* ASSIGNMENT *
Repeat the listing word for word, from its first line through the line containing "Danh mục bao da, ốp lưng". Include both of those lines.

(Collected data entries)
-=-=-=-=-

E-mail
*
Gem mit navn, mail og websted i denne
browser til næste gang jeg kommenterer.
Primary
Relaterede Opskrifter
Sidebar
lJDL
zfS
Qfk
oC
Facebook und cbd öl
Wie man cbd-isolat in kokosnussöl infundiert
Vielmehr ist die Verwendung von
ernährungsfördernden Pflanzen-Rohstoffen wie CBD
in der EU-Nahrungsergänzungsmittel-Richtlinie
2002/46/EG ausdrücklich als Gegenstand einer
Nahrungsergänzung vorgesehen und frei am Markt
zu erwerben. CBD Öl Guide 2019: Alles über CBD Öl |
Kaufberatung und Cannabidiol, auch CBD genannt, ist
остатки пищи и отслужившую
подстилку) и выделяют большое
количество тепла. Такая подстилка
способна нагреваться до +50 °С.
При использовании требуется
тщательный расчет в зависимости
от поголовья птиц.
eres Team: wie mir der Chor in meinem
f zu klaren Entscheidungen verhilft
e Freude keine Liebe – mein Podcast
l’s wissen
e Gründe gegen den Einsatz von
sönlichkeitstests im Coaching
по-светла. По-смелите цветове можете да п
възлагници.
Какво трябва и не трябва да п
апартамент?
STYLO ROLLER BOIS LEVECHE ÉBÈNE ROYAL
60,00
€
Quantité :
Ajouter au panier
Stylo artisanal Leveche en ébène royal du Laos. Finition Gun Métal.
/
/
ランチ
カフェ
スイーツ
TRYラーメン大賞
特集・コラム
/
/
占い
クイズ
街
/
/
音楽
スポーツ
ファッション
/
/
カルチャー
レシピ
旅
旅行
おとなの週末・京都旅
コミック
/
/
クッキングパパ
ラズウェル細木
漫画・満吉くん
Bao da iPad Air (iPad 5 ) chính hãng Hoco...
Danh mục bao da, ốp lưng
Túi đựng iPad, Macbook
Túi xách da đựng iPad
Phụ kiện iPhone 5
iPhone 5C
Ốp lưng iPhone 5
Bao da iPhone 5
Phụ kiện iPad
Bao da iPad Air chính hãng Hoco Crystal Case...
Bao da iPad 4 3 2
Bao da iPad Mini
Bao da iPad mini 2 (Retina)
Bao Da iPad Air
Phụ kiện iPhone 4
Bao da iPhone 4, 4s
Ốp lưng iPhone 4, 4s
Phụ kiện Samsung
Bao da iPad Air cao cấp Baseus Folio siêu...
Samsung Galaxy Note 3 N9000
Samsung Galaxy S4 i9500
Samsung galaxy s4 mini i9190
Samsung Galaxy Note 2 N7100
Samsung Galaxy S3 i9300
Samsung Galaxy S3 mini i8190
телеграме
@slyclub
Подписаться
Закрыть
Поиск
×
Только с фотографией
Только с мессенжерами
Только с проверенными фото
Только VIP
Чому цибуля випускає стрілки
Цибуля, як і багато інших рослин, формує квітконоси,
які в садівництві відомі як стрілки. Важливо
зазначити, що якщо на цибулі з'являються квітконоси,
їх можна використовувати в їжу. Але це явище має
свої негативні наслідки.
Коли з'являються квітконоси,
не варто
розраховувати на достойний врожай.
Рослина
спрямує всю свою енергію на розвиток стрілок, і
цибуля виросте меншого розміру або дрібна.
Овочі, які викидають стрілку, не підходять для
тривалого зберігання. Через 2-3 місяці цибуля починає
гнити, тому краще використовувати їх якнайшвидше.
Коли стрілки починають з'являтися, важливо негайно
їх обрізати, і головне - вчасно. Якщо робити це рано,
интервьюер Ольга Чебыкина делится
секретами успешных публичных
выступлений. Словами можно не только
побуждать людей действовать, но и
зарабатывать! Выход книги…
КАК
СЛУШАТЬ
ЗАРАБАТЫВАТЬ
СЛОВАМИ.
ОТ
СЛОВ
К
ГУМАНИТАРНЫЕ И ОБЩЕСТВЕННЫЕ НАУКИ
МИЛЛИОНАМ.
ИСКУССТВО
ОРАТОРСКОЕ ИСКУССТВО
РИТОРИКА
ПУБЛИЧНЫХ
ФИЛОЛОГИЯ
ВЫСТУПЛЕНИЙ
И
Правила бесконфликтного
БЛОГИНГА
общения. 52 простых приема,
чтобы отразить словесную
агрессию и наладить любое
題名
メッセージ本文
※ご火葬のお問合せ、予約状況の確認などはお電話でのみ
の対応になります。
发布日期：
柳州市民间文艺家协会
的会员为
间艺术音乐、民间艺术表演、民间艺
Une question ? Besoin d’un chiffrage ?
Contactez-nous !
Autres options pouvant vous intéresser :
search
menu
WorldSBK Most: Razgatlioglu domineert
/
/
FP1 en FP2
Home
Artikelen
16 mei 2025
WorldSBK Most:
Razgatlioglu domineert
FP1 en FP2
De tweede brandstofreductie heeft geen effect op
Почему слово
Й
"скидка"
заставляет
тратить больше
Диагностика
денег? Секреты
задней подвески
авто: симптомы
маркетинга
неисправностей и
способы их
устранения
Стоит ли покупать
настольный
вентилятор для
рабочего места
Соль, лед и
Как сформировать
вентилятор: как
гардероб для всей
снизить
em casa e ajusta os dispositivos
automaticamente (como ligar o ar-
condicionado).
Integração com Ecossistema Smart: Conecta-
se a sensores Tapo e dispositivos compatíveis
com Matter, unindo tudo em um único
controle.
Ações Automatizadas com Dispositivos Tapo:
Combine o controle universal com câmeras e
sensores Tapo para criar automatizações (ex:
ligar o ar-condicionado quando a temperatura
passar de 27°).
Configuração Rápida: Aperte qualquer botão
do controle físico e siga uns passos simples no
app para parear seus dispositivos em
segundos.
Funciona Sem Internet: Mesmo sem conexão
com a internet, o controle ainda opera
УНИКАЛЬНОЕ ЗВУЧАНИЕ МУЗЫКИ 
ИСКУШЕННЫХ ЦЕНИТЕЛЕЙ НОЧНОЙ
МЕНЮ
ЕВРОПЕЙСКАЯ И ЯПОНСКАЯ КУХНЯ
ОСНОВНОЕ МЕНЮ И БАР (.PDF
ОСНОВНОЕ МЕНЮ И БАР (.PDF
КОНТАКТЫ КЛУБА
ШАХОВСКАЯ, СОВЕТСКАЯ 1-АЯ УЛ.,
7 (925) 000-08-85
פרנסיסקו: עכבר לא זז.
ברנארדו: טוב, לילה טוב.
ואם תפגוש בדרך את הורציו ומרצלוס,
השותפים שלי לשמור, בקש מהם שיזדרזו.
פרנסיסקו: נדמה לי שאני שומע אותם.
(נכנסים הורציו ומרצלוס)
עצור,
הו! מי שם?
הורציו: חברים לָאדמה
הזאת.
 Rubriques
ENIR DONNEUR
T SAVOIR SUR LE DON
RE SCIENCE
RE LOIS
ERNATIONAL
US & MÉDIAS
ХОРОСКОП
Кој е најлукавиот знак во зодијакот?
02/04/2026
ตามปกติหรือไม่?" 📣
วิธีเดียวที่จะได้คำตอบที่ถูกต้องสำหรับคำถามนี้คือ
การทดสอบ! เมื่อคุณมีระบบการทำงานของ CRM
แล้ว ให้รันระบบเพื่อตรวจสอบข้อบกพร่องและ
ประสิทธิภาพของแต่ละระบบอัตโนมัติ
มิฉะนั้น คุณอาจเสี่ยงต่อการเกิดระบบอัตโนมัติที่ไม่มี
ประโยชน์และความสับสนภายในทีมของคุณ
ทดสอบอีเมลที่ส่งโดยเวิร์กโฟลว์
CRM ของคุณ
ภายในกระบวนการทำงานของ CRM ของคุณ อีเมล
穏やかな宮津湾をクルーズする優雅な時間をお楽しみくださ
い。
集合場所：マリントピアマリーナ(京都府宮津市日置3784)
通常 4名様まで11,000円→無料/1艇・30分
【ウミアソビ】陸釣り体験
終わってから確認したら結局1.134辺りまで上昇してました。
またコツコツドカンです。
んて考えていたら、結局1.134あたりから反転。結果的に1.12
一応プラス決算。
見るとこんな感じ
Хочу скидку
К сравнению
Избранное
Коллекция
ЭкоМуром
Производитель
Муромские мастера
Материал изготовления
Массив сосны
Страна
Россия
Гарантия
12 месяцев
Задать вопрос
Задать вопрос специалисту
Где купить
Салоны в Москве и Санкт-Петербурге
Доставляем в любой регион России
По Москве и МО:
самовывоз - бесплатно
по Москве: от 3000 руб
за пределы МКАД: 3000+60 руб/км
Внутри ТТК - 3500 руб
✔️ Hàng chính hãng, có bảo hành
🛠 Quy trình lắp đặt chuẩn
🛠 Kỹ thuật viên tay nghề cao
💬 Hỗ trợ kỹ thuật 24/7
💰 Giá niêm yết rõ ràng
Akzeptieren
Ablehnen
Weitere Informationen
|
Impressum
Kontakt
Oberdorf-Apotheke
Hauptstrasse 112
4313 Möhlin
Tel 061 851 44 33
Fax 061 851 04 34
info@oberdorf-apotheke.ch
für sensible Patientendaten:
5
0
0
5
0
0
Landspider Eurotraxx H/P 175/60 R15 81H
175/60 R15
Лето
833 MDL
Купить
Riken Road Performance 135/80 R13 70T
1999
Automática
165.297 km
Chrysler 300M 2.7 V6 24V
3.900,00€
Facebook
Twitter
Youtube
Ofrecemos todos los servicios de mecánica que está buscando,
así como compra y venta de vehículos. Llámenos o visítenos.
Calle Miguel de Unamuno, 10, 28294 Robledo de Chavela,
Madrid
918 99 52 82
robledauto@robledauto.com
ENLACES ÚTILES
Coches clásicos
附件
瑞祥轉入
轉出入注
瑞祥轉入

-=-=-=-=-

* RESULT OF THE EXERCISE *
E-mail
*
Gem mit navn, mail og websted i denne
browser til næste gang jeg kommenterer.
Primary
Relaterede Opskrifter
Sidebar
lJDL
zfS
Qfk
oC
Facebook und cbd öl
Wie man cbd-isolat in kokosnussöl infundiert
Vielmehr ist die Verwendung von
ernährungsfördernden Pflanzen-Rohstoffen wie CBD
in der EU-Nahrungsergänzungsmittel-Richtlinie
2002/46/EG ausdrücklich als Gegenstand einer
Nahrungsergänzung vorgesehen und frei am Markt
zu erwerben. CBD Öl Guide 2019: Alles über CBD Öl |
Kaufberatung und Cannabidiol, auch CBD genannt, ist
остатки пищи и отслужившую
подстилку) и выделяют большое
количество тепла. Такая подстилка
способна нагреваться до +50 °С.
При использовании требуется
тщательный расчет в зависимости
от поголовья птиц.
eres Team: wie mir der Chor in meinem
f zu klaren Entscheidungen verhilft
e Freude keine Liebe – mein Podcast
l’s wissen
e Gründe gegen den Einsatz von
sönlichkeitstests im Coaching
по-светла. По-смелите цветове можете да п
възлагници.
Какво трябва и не трябва да п
апартамент?
STYLO ROLLER BOIS LEVECHE ÉBÈNE ROYAL
60,00
€
Quantité :
Ajouter au panier
Stylo artisanal Leveche en ébène royal du Laos. Finition Gun Métal.
/
/
ランチ
カフェ
スイーツ
TRYラーメン大賞
特集・コラム
/
/
占い
クイズ
街
/
/
音楽
スポーツ
ファッション
/
/
カルチャー
レシピ
旅
旅行
おとなの週末・京都旅
コミック
/
/
クッキングパパ
ラズウェル細木
漫画・満吉くん
Bao da iPad Air (iPad 5 ) chính hãng Hoco...
Danh mục bao da, ốp lưng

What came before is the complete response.